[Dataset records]
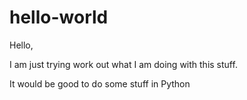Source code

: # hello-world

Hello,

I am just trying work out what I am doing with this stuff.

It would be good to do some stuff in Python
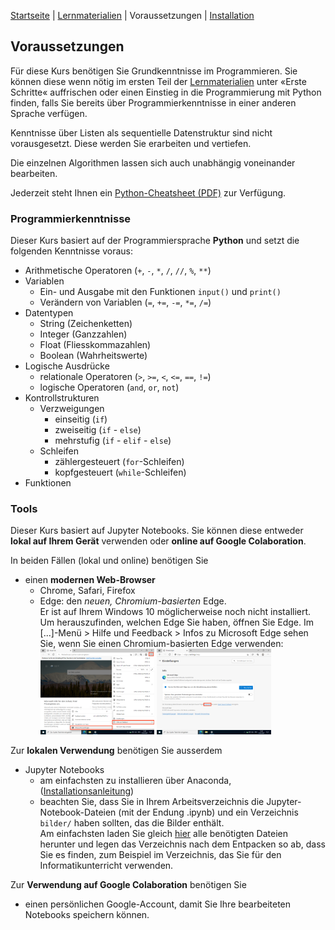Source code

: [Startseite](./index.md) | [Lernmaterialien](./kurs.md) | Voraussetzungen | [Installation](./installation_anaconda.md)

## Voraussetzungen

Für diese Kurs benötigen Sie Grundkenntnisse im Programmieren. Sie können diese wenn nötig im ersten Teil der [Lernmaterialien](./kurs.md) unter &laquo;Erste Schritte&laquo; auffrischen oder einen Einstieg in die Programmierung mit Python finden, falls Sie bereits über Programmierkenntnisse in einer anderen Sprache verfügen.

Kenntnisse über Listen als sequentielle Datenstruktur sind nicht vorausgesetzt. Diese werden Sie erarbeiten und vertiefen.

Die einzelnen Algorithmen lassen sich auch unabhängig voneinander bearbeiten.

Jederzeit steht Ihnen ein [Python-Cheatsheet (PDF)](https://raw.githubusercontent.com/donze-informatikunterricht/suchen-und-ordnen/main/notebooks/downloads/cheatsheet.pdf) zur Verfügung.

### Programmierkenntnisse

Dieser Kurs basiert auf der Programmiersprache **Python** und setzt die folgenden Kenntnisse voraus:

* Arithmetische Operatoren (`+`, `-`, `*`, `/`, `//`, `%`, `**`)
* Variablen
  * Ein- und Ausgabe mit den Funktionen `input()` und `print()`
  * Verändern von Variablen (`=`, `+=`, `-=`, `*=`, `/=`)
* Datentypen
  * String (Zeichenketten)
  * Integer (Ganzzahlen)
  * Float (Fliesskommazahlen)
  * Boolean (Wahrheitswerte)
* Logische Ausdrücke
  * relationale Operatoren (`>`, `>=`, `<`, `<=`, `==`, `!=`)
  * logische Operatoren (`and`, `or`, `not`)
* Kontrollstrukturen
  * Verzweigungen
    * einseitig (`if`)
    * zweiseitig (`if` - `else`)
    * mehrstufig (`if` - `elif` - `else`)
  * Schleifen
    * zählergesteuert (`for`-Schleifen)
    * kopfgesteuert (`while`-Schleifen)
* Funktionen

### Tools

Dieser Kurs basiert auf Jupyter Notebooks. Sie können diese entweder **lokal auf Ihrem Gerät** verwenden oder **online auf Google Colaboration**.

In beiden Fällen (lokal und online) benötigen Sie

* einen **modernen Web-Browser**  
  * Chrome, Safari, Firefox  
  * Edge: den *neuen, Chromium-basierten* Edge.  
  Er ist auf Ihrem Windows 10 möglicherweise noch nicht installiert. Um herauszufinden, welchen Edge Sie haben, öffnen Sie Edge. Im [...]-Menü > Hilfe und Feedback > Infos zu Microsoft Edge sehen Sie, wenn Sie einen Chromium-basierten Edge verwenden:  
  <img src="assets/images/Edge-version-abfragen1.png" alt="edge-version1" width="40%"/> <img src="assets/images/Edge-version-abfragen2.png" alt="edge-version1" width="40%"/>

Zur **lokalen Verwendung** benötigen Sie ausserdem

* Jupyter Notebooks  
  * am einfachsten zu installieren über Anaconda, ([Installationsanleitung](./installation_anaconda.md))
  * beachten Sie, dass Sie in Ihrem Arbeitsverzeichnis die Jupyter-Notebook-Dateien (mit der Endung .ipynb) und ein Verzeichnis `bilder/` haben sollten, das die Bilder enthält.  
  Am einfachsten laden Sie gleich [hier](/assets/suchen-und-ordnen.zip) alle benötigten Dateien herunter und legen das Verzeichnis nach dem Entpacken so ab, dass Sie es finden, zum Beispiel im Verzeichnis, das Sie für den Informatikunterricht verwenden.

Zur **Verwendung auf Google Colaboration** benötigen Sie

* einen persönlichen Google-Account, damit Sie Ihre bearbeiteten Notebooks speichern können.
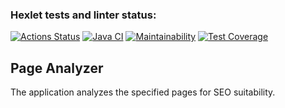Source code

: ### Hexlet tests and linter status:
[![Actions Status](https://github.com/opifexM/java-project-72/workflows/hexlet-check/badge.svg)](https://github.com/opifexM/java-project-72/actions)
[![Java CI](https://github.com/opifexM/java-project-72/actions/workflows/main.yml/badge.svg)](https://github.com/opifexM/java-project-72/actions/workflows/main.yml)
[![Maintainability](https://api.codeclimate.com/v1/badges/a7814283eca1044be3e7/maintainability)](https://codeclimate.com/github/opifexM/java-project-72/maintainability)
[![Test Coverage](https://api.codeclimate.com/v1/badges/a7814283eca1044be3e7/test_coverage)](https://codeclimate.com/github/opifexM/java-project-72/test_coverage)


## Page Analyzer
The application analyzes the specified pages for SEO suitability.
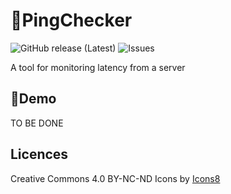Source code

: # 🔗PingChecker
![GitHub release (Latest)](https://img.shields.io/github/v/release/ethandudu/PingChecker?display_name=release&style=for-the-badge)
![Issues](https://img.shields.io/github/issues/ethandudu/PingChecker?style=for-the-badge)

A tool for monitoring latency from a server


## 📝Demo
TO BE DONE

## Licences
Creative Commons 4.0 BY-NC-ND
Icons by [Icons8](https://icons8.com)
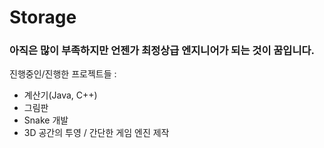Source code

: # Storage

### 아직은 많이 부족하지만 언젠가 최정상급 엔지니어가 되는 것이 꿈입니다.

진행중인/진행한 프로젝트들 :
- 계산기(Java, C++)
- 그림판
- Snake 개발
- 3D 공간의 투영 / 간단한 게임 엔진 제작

- _Work order_
Nothing but the lines from the first line of the data through the line with "## Voraussetzungen" belongs in the answer, copied exactly and without pictures.

- _Solution to this exercise_
Source code

: # hello-world

Hello,

I am just trying work out what I am doing with this stuff.

It would be good to do some stuff in Python
Source code

: [Startseite](./index.md) | [Lernmaterialien](./kurs.md) | Voraussetzungen | [Installation](./installation_anaconda.md)

## Voraussetzungen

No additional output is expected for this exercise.